The researchers tackled the problem of understanding how white matter pathways facilitate large-scale neural synchronization by developing a data-driven framework integrating diffusion and functional MRI, which revealed age-related declines in functional coupling and identified specific clusters mediating the relationship between age and cognitive performance in human brain studies.

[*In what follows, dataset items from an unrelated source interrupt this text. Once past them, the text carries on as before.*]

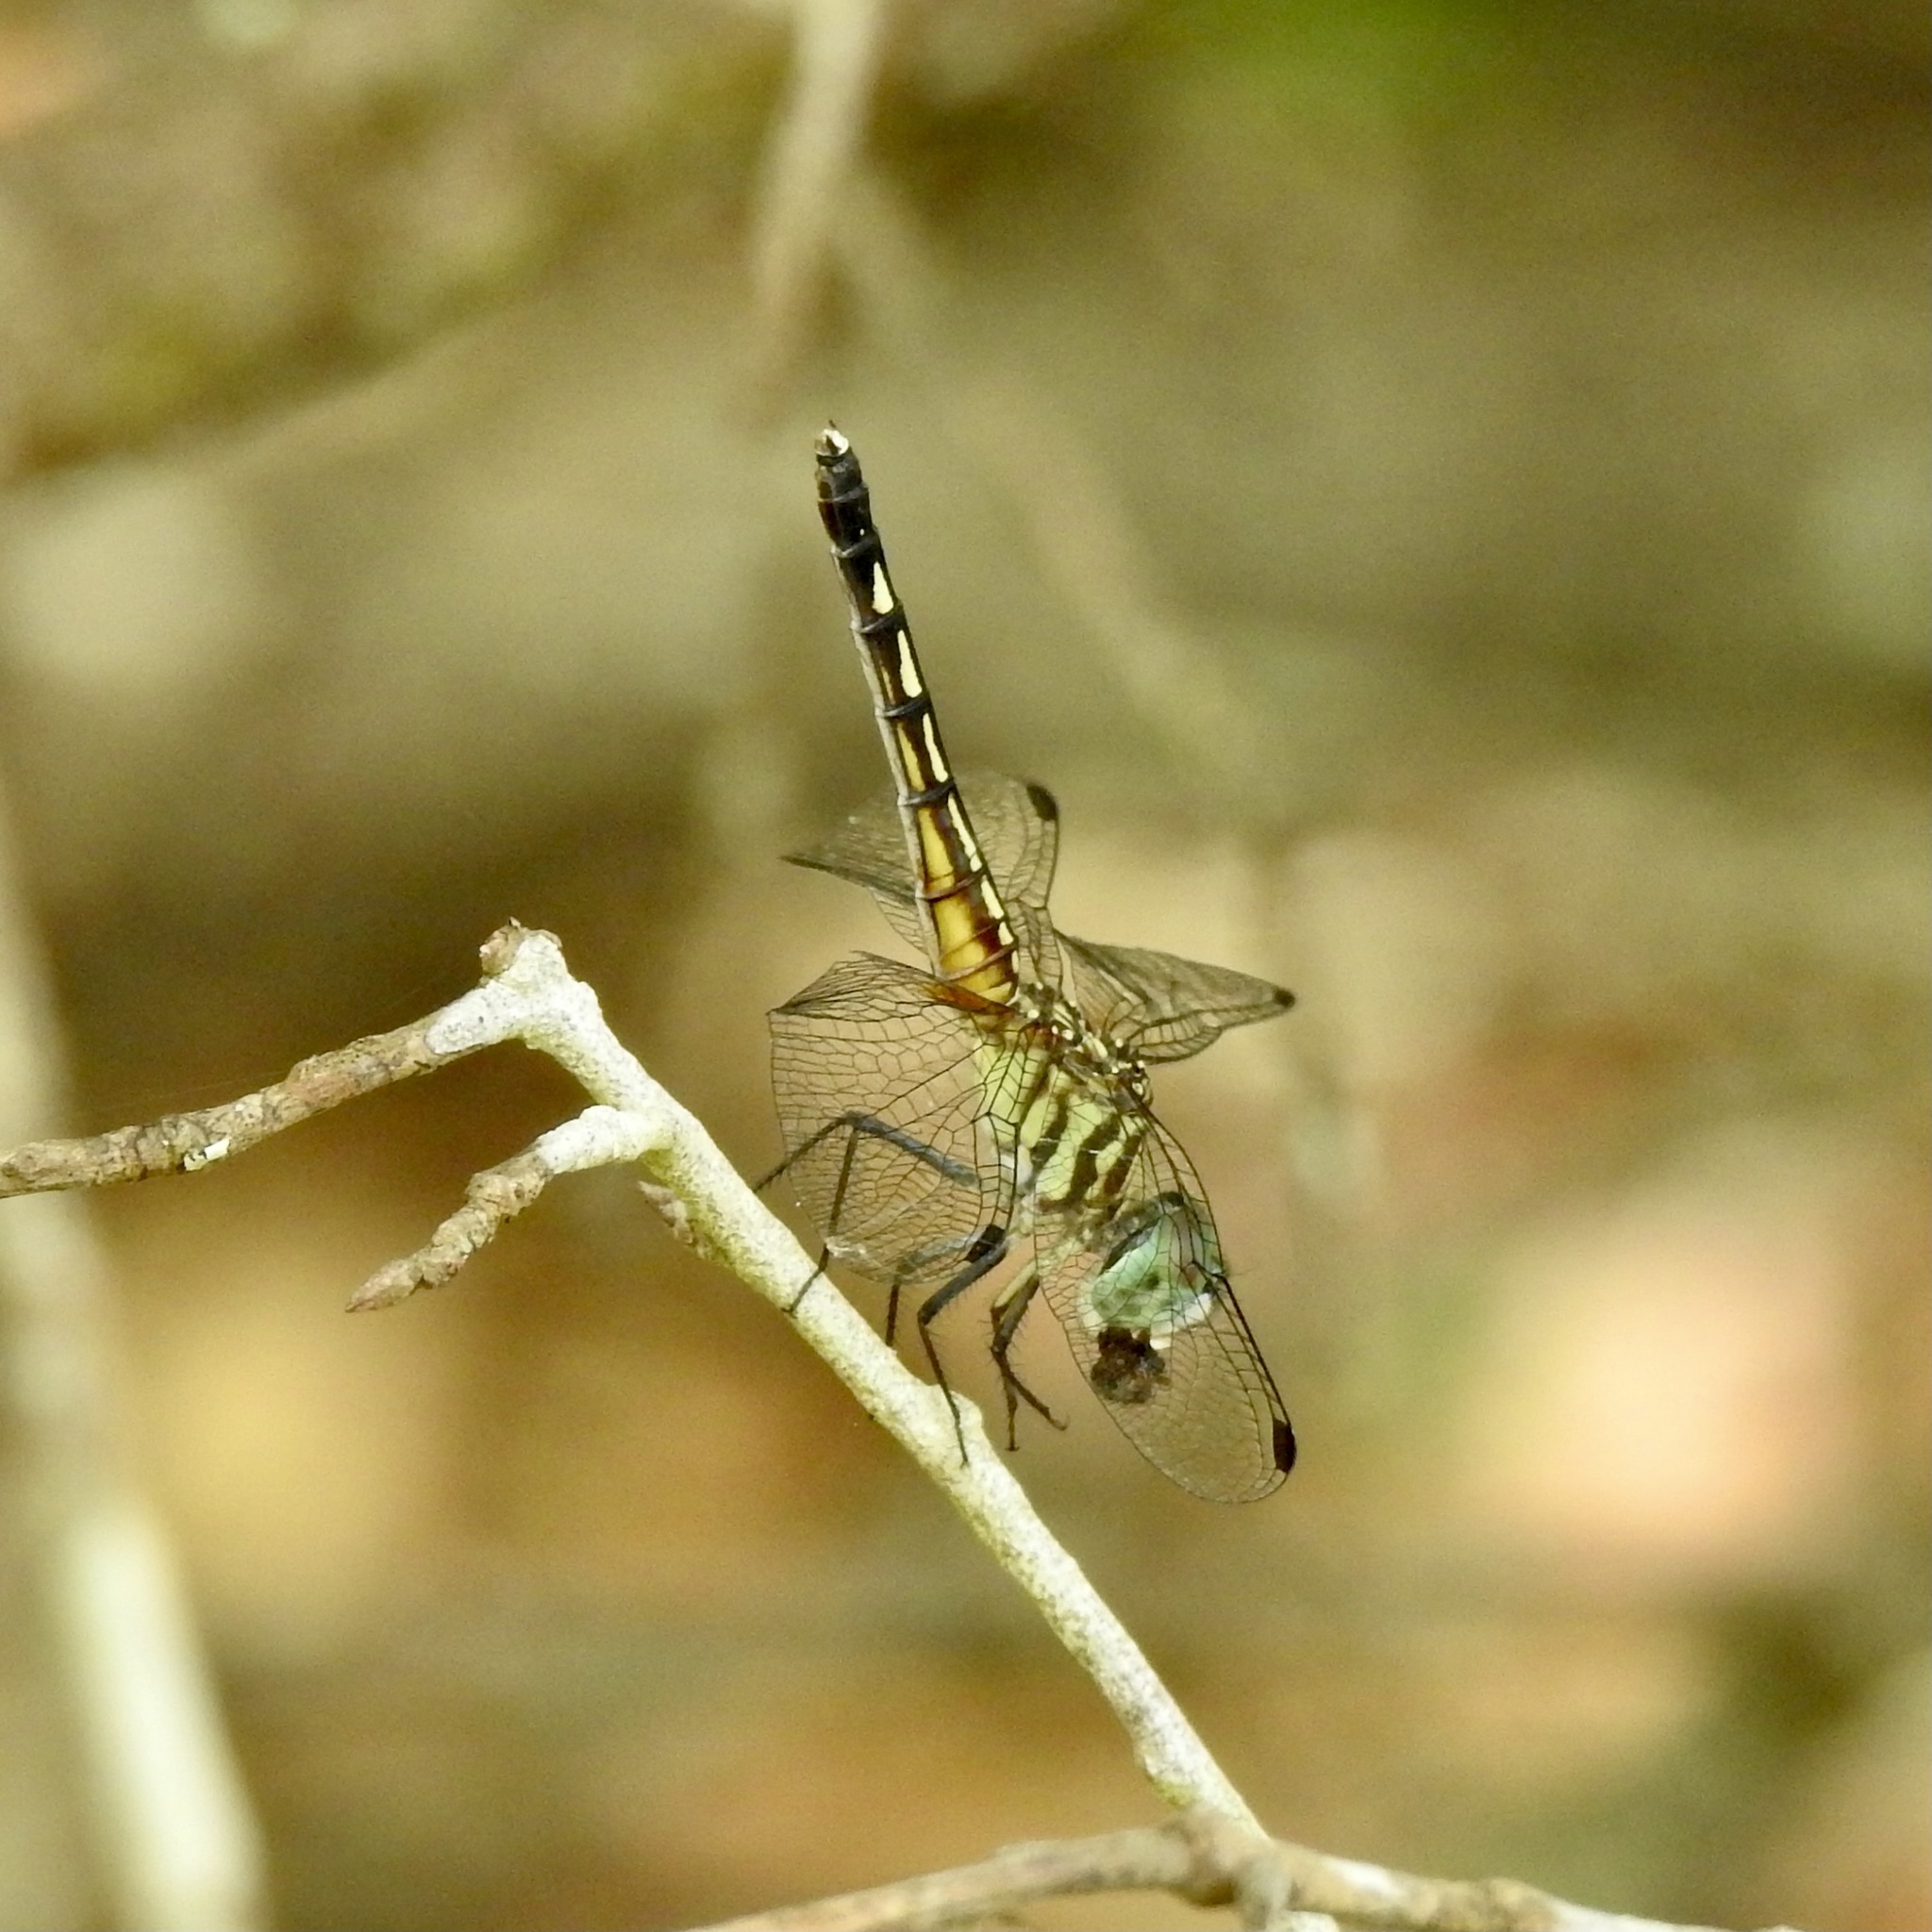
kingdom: Animalia
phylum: Arthropoda
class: Insecta
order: Odonata
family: Libellulidae
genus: Pachydiplax
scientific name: Pachydiplax longipennis
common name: Blue dasher
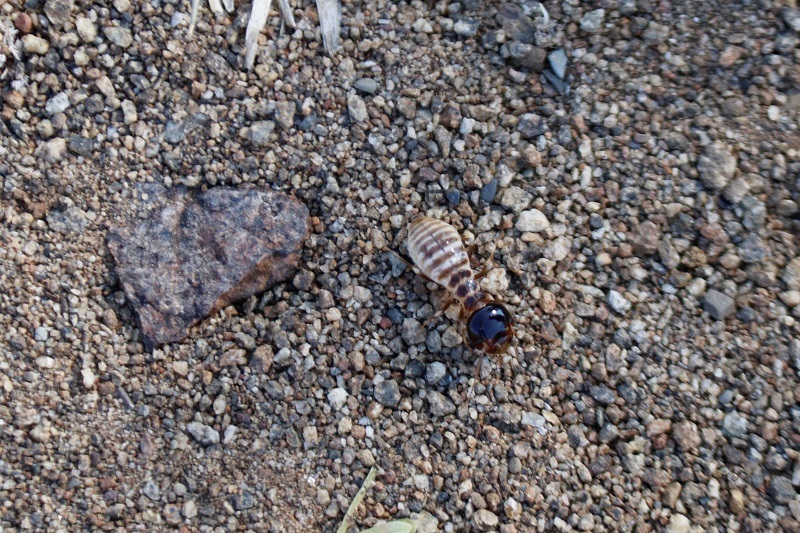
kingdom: Animalia
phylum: Arthropoda
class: Insecta
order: Blattodea
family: Hodotermitidae
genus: Hodotermes
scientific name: Hodotermes mossambicus
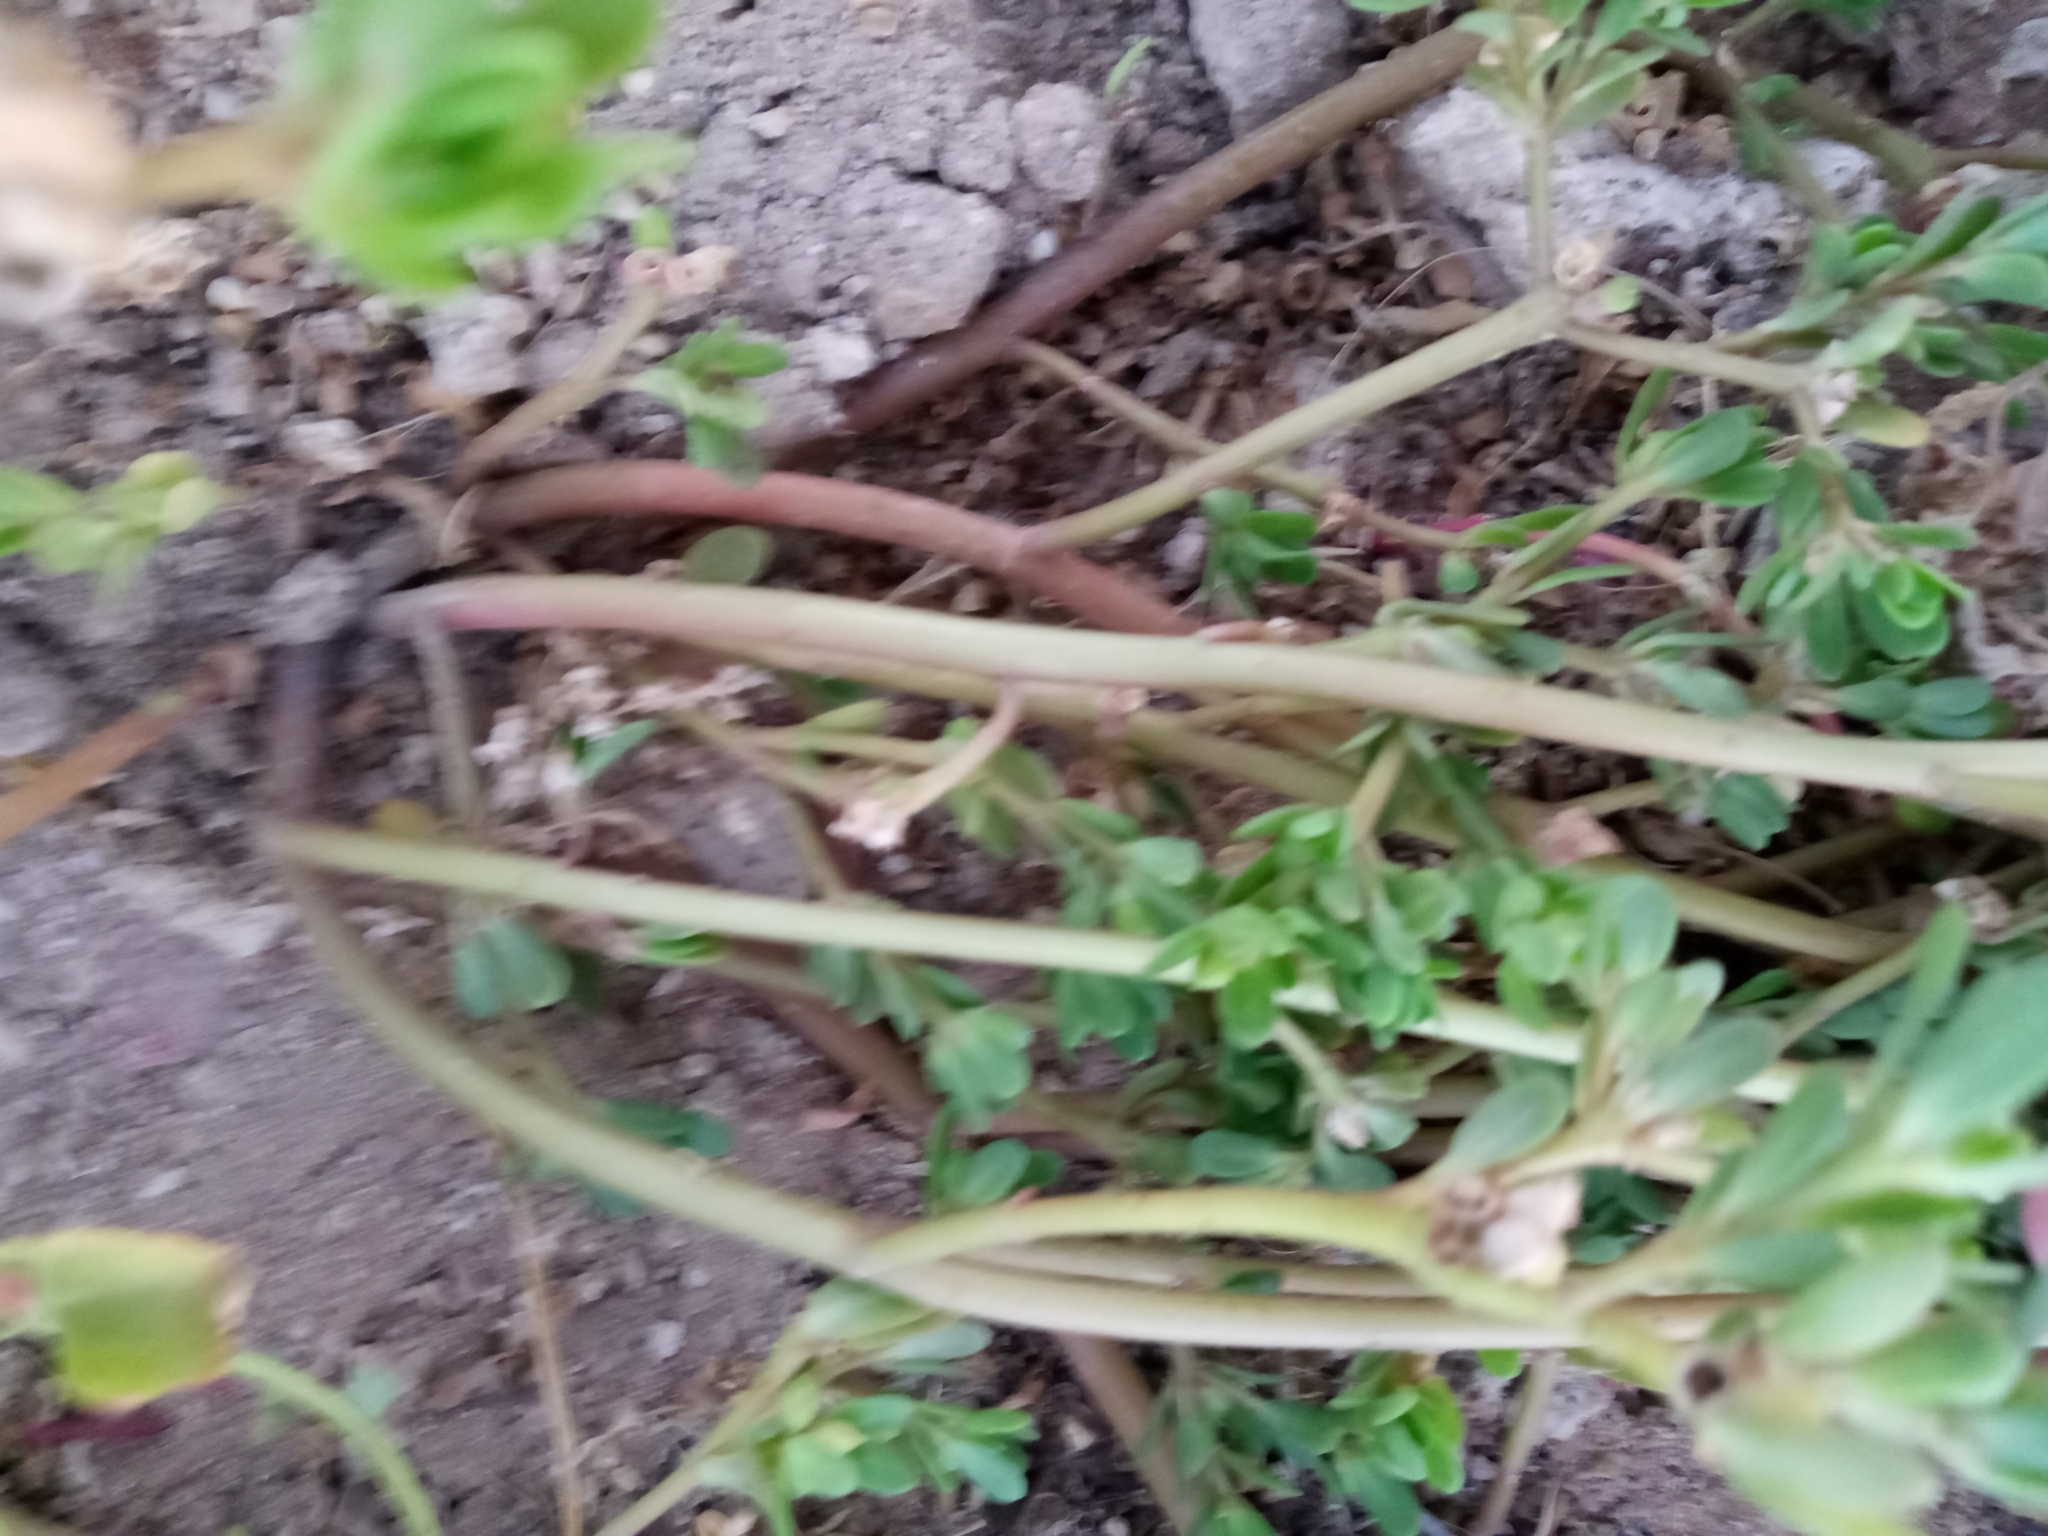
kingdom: Plantae
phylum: Tracheophyta
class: Magnoliopsida
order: Caryophyllales
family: Portulacaceae
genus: Portulaca
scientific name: Portulaca oleracea
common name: Common purslane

The white matter of the brain is organised into axonal bundles that support long-range neural communication. Although diffusion MRI (dMRI) enables detailed mapping of these pathways through tractography, how white matter pathways directly facilitate large-scale neural synchronisation remains poorly understood. We developed a data-driven framework that integrates dMRI and functional MRI (fMRI) to model the dynamic coupling supported by white matter tracks. Specifically, we employed track dynamic functional connectivity (Track-DFC) to characterise functional coupling of remote grey matter connected by individual white matter tracks. Using independent component analysis followed by k-medoids clustering, we derived functionally-coherent clusters of white matter tracks from the Human Connectome Project young adult cohort. When applied to the HCP ageing cohort, these clusters exhibited widespread age-related declines in both functional coupling strength and temporal variability. Importantly, specific clusters encompassing pathways linking control, default mode, attention, and visual systems significantly mediated the relationship between age and cognitive performance. Together, these findings depict the functional organisation of white matter tracks and provide a powerful tool to study brain ageing and cognitive decline.